[TASK INPUTS]

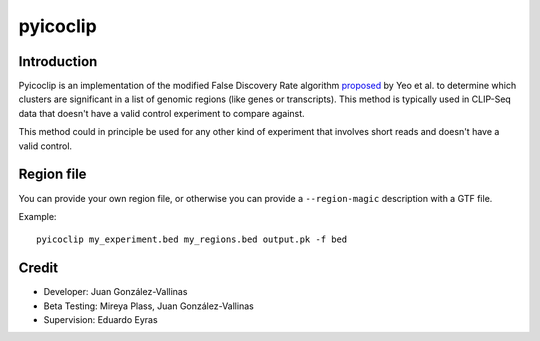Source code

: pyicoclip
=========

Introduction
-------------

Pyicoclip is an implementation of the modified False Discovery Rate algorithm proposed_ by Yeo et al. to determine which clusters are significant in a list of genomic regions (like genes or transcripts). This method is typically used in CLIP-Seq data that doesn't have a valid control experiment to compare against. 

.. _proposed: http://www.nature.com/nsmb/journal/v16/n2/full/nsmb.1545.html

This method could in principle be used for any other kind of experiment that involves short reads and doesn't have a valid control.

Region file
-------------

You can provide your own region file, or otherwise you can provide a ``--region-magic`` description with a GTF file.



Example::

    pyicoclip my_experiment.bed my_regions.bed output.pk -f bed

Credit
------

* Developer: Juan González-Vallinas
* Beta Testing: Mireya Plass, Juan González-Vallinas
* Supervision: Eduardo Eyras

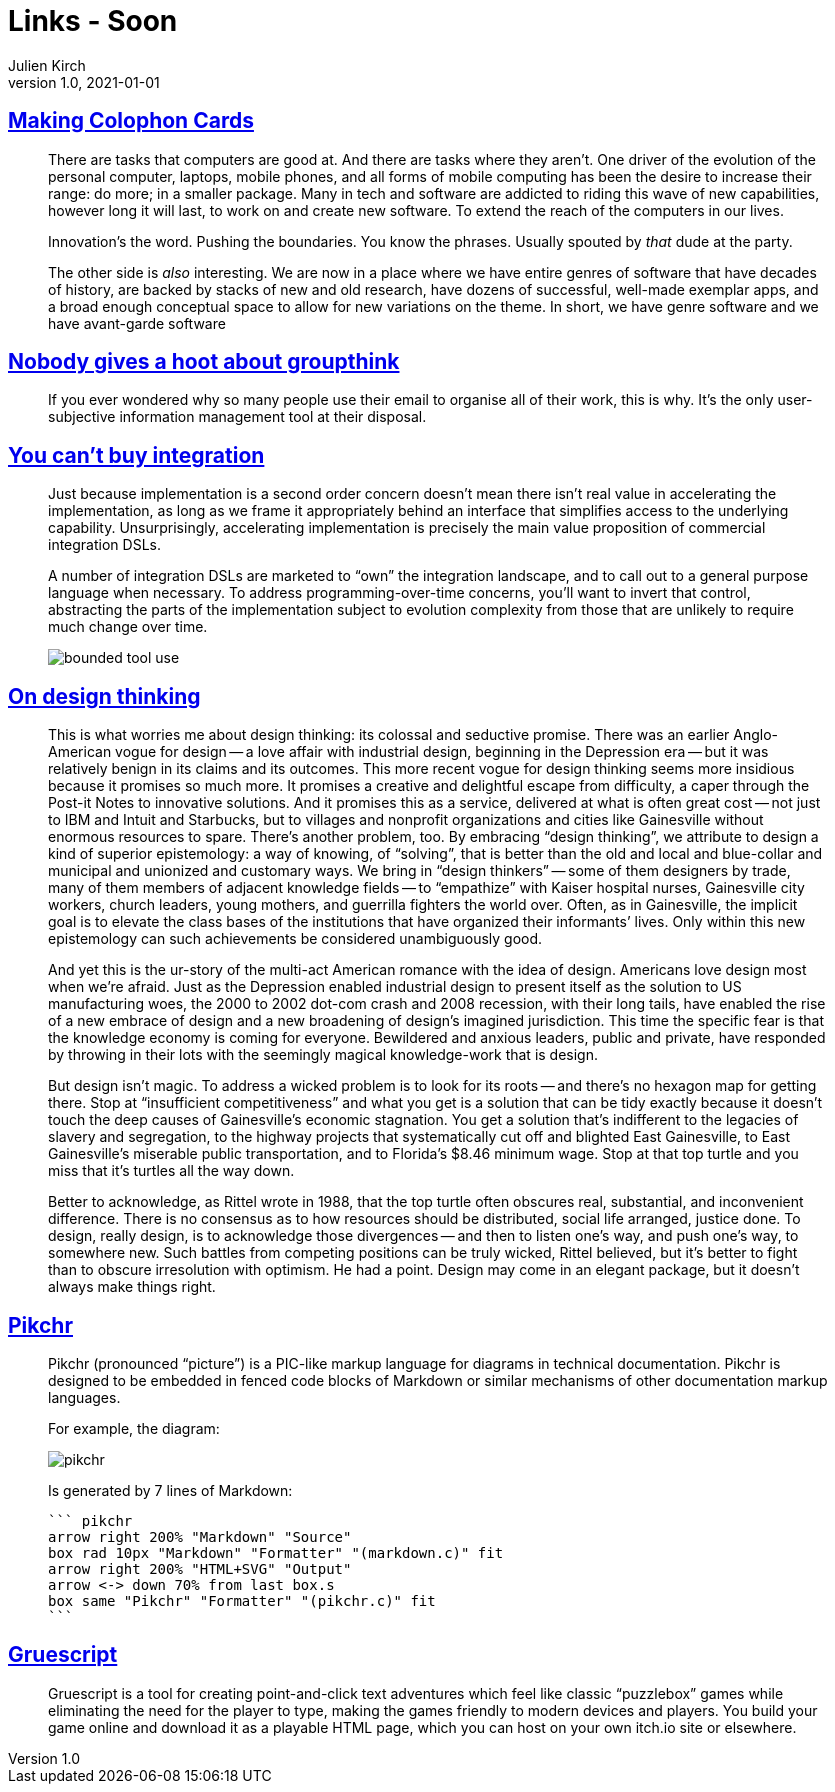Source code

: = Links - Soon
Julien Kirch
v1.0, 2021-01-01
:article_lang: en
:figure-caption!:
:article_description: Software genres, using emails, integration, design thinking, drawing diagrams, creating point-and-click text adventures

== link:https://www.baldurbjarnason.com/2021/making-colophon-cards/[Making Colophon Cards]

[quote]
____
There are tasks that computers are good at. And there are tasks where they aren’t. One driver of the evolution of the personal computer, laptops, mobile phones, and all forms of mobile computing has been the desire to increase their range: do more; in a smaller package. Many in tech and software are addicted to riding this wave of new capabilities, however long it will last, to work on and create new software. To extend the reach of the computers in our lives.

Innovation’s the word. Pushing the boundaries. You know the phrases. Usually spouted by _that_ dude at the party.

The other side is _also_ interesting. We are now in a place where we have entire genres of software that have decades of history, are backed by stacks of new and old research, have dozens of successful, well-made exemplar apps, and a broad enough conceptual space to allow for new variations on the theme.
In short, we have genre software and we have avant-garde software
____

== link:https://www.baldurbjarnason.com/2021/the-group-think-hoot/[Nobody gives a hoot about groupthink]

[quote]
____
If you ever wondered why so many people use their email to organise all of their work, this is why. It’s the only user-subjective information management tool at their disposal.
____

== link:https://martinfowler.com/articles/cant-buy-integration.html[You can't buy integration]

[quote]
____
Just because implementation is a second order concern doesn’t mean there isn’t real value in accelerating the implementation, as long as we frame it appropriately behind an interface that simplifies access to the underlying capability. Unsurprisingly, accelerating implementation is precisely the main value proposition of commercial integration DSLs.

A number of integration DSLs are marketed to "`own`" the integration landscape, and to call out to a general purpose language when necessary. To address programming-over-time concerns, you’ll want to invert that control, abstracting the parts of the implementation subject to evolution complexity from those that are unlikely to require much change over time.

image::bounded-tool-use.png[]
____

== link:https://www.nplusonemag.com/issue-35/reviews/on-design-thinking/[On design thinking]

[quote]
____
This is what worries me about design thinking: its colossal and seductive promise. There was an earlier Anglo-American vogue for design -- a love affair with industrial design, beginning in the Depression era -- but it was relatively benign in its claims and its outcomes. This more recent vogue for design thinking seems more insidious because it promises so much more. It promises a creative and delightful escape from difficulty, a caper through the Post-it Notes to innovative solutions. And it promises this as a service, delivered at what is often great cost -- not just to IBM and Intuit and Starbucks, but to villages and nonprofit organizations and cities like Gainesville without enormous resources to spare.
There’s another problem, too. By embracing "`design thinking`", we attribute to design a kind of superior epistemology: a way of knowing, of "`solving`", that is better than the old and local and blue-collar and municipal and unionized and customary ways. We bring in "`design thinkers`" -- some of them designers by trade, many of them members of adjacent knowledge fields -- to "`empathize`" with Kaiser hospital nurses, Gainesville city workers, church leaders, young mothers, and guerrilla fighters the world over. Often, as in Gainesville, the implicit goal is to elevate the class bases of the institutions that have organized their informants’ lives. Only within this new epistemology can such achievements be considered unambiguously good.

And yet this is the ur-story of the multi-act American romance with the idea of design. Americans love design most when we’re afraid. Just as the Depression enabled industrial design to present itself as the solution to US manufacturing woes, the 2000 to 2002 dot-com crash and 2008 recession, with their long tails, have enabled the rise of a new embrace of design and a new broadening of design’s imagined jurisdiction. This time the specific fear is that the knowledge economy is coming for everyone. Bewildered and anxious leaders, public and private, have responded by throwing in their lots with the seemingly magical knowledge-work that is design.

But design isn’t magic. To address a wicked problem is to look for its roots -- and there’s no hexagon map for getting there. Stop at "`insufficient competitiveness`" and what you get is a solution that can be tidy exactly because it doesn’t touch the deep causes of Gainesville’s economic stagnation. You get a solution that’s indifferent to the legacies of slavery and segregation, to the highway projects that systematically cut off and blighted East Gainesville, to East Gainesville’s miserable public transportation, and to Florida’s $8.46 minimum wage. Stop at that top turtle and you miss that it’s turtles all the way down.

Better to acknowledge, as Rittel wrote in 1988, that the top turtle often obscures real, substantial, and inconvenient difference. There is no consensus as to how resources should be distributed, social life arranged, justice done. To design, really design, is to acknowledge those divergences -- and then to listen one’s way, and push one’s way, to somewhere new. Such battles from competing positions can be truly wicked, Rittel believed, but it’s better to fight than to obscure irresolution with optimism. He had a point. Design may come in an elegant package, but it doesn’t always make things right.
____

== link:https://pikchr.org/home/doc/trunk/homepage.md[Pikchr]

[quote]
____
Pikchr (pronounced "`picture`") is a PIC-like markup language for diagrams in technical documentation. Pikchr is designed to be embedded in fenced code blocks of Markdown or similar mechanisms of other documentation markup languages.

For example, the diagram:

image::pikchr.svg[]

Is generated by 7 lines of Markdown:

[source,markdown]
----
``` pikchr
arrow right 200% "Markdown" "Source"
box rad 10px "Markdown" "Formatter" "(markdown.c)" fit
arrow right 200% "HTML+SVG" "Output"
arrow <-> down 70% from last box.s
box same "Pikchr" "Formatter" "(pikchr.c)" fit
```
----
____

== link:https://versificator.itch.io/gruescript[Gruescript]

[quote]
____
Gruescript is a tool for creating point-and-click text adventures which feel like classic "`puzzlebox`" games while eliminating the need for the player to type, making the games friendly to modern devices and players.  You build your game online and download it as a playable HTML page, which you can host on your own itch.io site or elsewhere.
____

[/TASK INPUTS]
[TASK INPUTS]

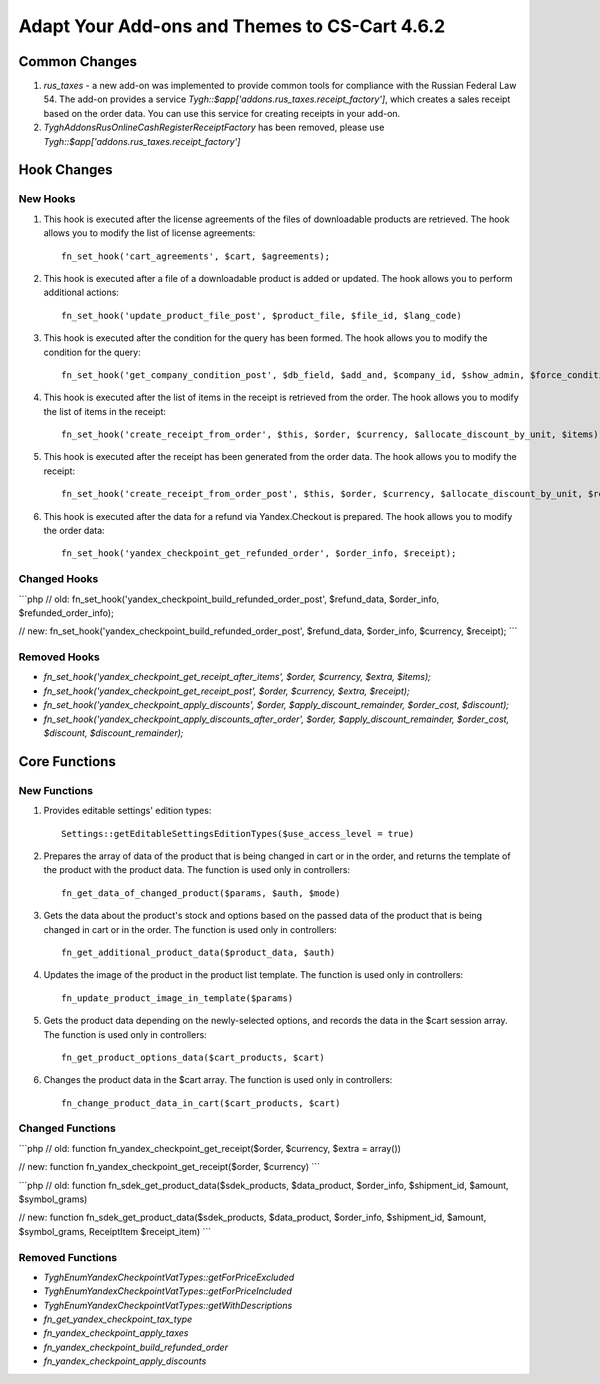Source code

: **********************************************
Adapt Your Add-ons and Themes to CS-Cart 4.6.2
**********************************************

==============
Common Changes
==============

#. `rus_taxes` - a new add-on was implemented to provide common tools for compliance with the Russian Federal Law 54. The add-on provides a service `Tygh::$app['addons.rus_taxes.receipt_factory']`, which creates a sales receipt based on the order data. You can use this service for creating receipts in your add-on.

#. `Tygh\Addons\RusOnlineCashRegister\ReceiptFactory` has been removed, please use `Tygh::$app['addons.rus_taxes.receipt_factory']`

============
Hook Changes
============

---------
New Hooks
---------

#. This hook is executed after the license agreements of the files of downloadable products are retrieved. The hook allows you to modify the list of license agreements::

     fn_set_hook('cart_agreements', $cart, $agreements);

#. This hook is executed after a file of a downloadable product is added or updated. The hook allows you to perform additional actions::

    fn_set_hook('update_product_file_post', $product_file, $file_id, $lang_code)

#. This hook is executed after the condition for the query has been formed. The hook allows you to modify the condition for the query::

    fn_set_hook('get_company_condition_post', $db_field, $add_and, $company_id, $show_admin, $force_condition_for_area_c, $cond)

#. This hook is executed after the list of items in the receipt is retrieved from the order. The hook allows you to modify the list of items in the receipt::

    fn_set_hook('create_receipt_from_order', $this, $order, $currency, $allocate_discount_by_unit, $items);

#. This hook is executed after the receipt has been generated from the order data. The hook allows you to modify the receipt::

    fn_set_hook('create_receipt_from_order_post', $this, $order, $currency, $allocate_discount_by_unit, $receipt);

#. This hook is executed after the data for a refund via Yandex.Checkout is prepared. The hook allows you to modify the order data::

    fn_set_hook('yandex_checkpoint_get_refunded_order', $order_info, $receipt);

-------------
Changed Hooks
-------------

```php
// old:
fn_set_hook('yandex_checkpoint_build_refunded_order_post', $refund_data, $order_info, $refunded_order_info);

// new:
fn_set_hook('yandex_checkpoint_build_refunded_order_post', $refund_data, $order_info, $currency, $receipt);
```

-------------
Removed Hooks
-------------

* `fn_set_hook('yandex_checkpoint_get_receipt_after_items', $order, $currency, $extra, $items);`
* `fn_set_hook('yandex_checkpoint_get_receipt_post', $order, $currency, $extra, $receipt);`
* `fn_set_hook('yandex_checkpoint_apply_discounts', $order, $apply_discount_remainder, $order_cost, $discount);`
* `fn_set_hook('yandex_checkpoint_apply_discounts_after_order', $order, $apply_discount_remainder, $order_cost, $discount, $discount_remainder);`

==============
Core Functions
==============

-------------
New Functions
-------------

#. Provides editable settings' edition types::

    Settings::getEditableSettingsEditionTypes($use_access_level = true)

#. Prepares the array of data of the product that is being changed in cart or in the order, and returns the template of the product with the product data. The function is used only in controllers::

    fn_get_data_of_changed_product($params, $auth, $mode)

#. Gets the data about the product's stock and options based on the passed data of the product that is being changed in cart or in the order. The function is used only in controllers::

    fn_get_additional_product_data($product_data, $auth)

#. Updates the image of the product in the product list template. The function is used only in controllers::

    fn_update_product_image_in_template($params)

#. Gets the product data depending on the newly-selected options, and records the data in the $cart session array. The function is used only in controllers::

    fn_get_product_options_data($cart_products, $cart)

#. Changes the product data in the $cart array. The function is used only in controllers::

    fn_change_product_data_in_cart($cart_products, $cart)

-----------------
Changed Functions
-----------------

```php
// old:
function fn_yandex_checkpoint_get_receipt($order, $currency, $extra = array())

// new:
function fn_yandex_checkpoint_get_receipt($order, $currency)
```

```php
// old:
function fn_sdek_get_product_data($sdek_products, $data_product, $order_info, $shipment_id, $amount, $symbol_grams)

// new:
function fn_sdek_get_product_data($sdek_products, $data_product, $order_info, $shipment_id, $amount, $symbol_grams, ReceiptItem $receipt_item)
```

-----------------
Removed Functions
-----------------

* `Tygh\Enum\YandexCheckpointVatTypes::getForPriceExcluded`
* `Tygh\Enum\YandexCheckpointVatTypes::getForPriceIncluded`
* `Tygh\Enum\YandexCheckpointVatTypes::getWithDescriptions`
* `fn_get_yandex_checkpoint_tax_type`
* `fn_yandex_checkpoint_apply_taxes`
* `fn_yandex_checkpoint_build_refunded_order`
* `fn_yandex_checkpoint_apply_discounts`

[/TASK INPUTS]

## YOUR ASSIGNMENT
Look for the word "amount" in the data, then return every line that contains it.

## TASK RESULT
function fn_sdek_get_product_data($sdek_products, $data_product, $order_info, $shipment_id, $amount, $symbol_grams)
function fn_sdek_get_product_data($sdek_products, $data_product, $order_info, $shipment_id, $amount, $symbol_grams, ReceiptItem $receipt_item)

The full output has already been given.